* Begin SOURCE PASSAGE *

From 847e4ebc2cd10db80a10367c73092ea2debd5849 Mon Sep 17 00:00:00 2001
From: C1-BA-B1-F3 <C1-BA-B1-F3@users.noreply.github.com>
Date: Fri, 26 Jun 2026 10:00:49 +0800
Subject: [PATCH 1/4] fix: cache scipy flush_only_netcdf_file class to fix
 pickle identity (GH#11323)

The  class was defined inside `_open_scipy_netcdf()`,
so each call created a new class object. After opening two scipy-backed
datasets from file-like objects, the first dataset's class reference became
unreachable by qualname, causing pickle's class-identity check to fail with:

    PicklingError: Can't pickle
    <class 'xarray.backends.scipy_._PickleWorkaround.flush_only_netcdf_file'>:
    it's not the same object as
    xarray.backends.scipy_._PickleWorkaround.flush_only_netcdf_file

Fix: create the class once in `_get_flush_only_class()`, set its
`__qualname__` to a module-level name, and register it as a module
attribute so pickle can always resolve it.

Regression test included.
---
 xarray/backends/scipy_.py     | 83 +++++++++++++++++++----------------
 xarray/tests/test_backends.py | 15 +++++++
 2 files changed, 61 insertions(+), 37 deletions(-)
diff --git a/xarray/backends/scipy_.py b/xarray/backends/scipy_.py
index 9d5f33e8947..39bac7432f7 100644
--- a/xarray/backends/scipy_.py
+++ b/xarray/backends/scipy_.py
@@ -122,16 +122,51 @@ def __setitem__(self, key, value):
                     raise
 
 
-# This is a dirty workaround to allow pickling of the flush_only_netcdf_file class.
-# https://stackoverflow.com/questions/72766345/attributeerror-cant-pickle-local-object-in-multiprocessing
-# TODO: Remove this after upstreaming the fixes to scipy.
-class _PickleWorkaround:
-    flush_only_netcdf_file: type[scipy.io.netcdf_file]
-
-    @classmethod
-    def add_cls(cls, new_class: type[Any]) -> None:
-        setattr(cls, new_class.__name__, new_class)
-        new_class.__qualname__ = cls.__qualname__ + "." + new_class.__name__
+# Cached class created once so its identity is stable for pickle.
+# The class must not be re-created on each call to _open_scipy_netcdf;
+# otherwise pickle sees a different class object when looking up the
+# qualname and raises PicklingError (GH#11323).
+#
+# We set __qualname__ to a module-level name so pickle can always
+# resolve the class via ``xarray.backends.scipy_.flush_only_netcdf_file``.
+_flush_only_class: type[Any] | None = None
+
+
+def _get_flush_only_class() -> type[Any]:
+    global _flush_only_class
+    if _flush_only_class is None:
+        import scipy.io
+
+        # TODO: Remove this after upstreaming these fixes.
+        class flush_only_netcdf_file(scipy.io.netcdf_file):
+            # scipy.io.netcdf_file.close() incorrectly closes file objects that
+            # were passed in as constructor arguments:
+            # https://github.com/scipy/scipy/issues/13905
+
+            # Instead of closing such files, only call flush(), which is
+            # equivalent as long as the netcdf_file object is not mmapped.

* End SOURCE PASSAGE *

◆ **TO DO**:
- a) Answer these questions about the xarray patch:
(i) Inside which function was the class defined before this fix?
(ii) How many files changed, and how many insertions and deletions were made?
(iii) Which issue link is given for `scipy.io.netcdf_file.close()` wrongly closing file objects passed to its constructor?
- b) Continue the xarray patch from its last line, in the same diff style.

* Begin DATA *

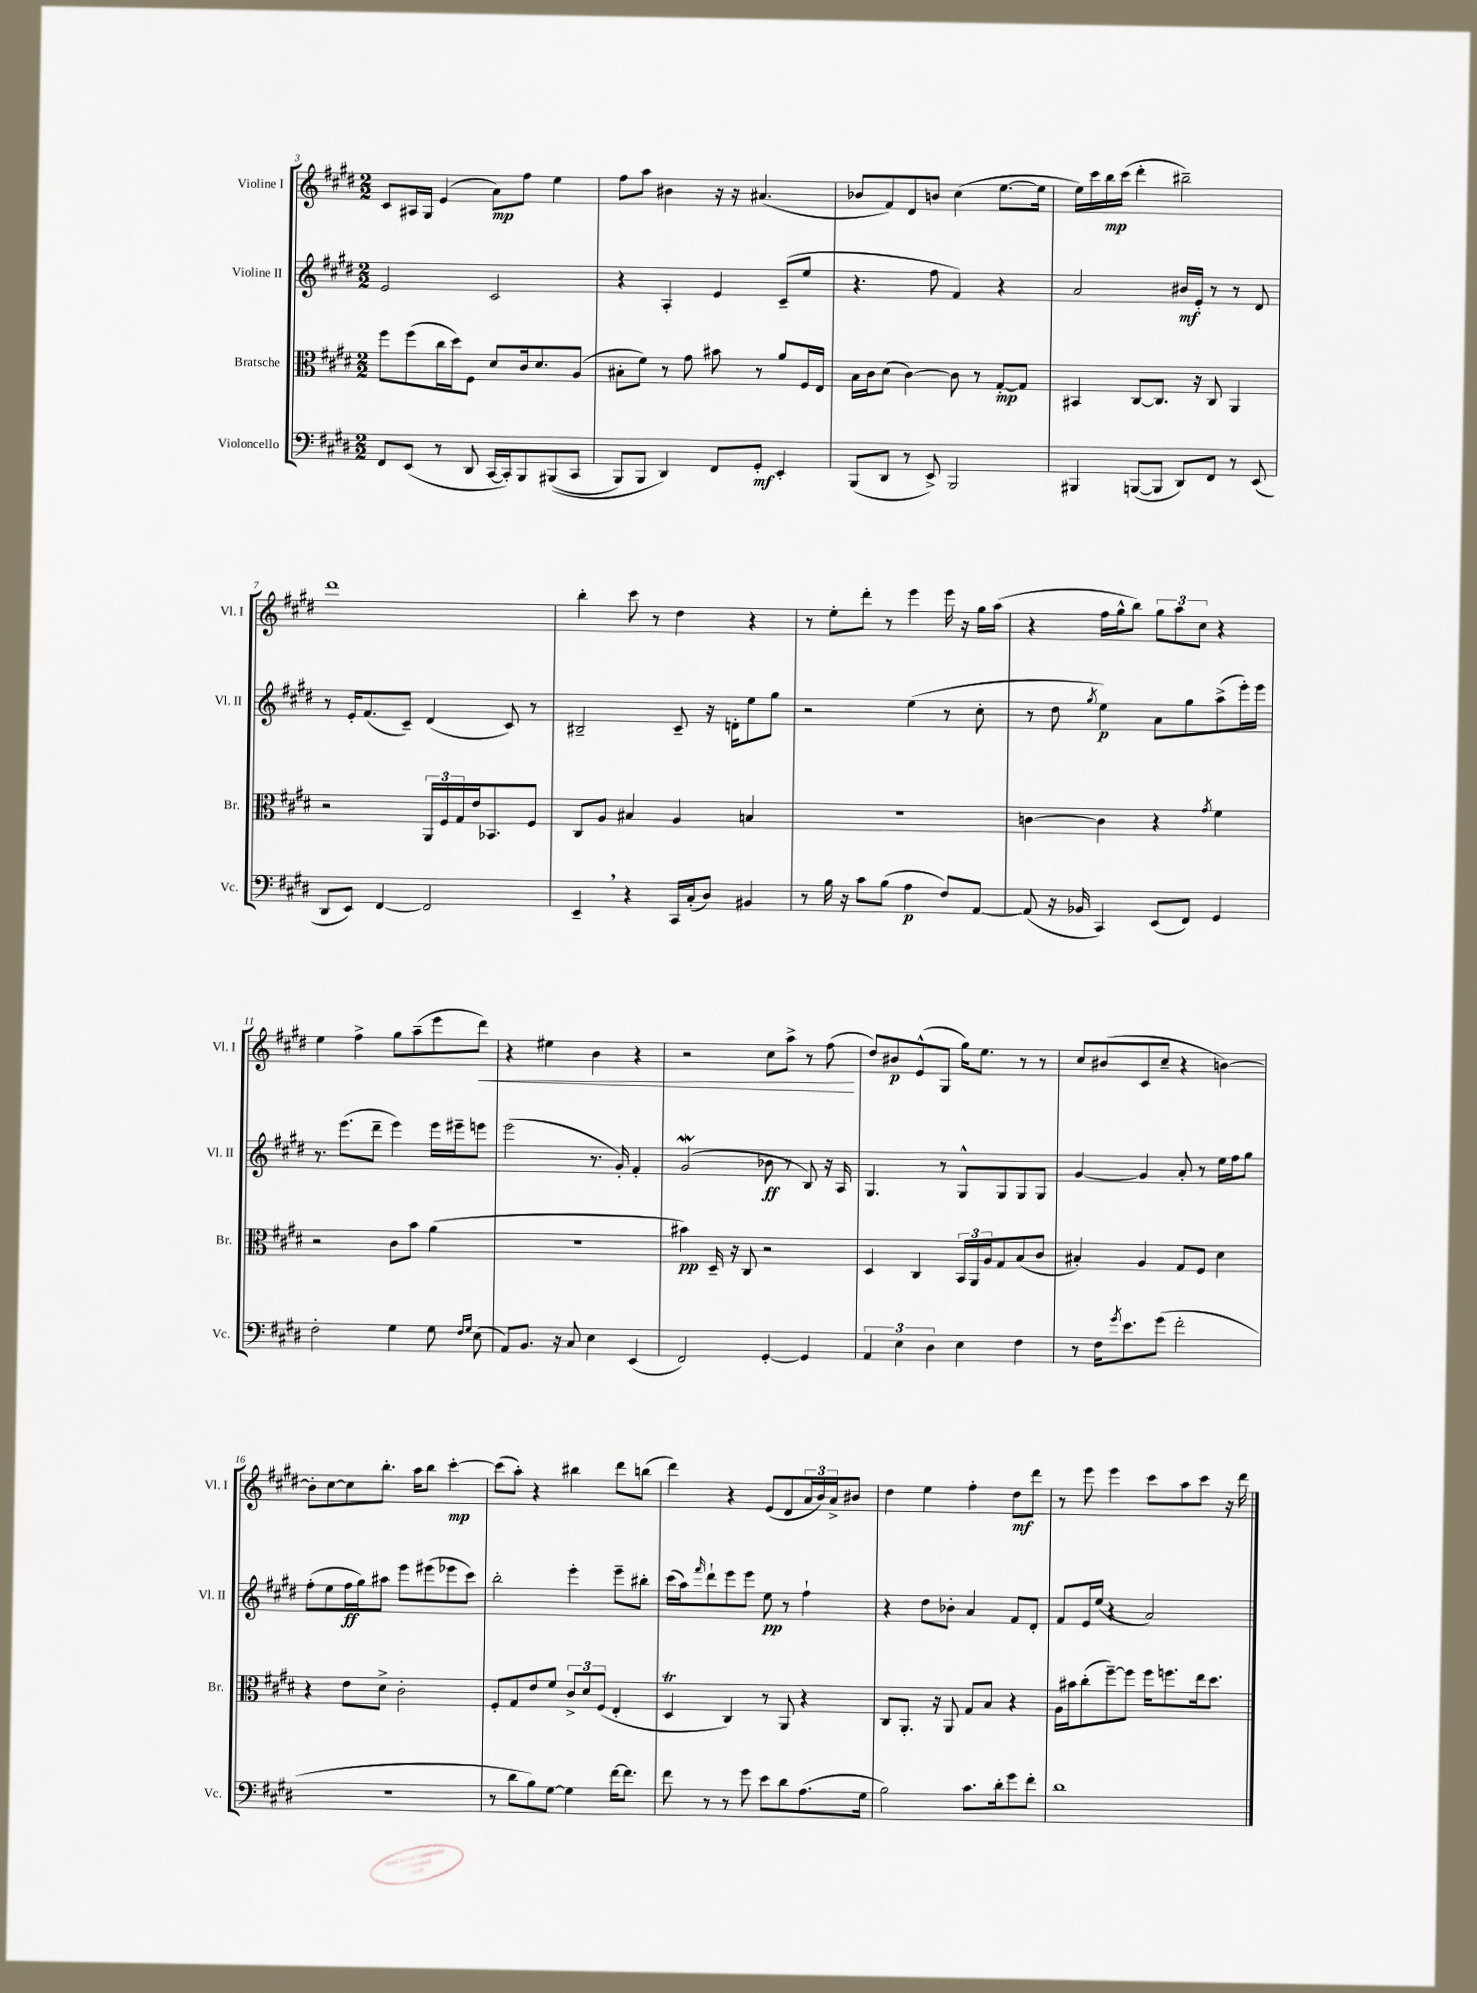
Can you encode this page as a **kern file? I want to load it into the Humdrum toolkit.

* End DATA *

◆ **RESULTS FOR EACH TASK**:
- a)
(i) `_open_scipy_netcdf()`
(ii) 2 files changed, with 61 insertions and 37 deletions.
(iii) https://github.com/scipy/scipy/issues/13905

- b)
+            # This suffices to keep BytesIO objects open long enough to read
+            # their contents from to_netcdf(), but underlying files still get
+            # closed when the netcdf_file is garbage collected (via __del__),
+            # and will need to be fixed upstream in scipy.
+            def close(self):
+                if hasattr(self, "fp") and not self.fp.closed:
+                    self.flush()
+                    self.fp.seek(0)  # allow file to be read again
+
+            def __del__(self):
+                # Remove the __del__ method, which in scipy is aliased to close().
+                # These files need to be closed explicitly by xarray.
+                pass
+
+        flush_only_netcdf_file.__qualname__ = "flush_only_netcdf_file"
+        _flush_only_class = flush_only_netcdf_file
+        # Make the class accessible as a module attribute so pickle can
+        # resolve it by qualname ``xarray.backends.scipy_.flush_only_netcdf_file``.
+        import sys
+
+        sys.modules[__name__].flush_only_netcdf_file = _flush_only_class
+    return _flush_only_class
 
 
 def _open_scipy_netcdf(
@@ -143,33 +178,7 @@ def _open_scipy_netcdf(
 ) -> scipy.io.netcdf_file:
     import scipy.io
 
-    # TODO: Remove this after upstreaming these fixes.
-    class flush_only_netcdf_file(scipy.io.netcdf_file):
-        # scipy.io.netcdf_file.close() incorrectly closes file objects that
-        # were passed in as constructor arguments:
-        # https://github.com/scipy/scipy/issues/13905
-
-        # Instead of closing such files, only call flush(), which is
-        # equivalent as long as the netcdf_file object is not mmapped.
-        # This suffices to keep BytesIO objects open long enough to read
-        # their contents from to_netcdf(), but underlying files still get
-        # closed when the netcdf_file is garbage collected (via __del__),
-        # and will need to be fixed upstream in scipy.
-        def close(self):
-            if hasattr(self, "fp") and not self.fp.closed:
-                self.flush()
-                self.fp.seek(0)  # allow file to be read again
-
-        def __del__(self):
-            # Remove the __del__ method, which in scipy is aliased to close().
-            # These files need to be closed explicitly by xarray.
-            pass
-
-    _PickleWorkaround.add_cls(flush_only_netcdf_file)
-
-    netcdf_file = (
-        _PickleWorkaround.flush_only_netcdf_file if flush_only else scipy.io.netcdf_file
-    )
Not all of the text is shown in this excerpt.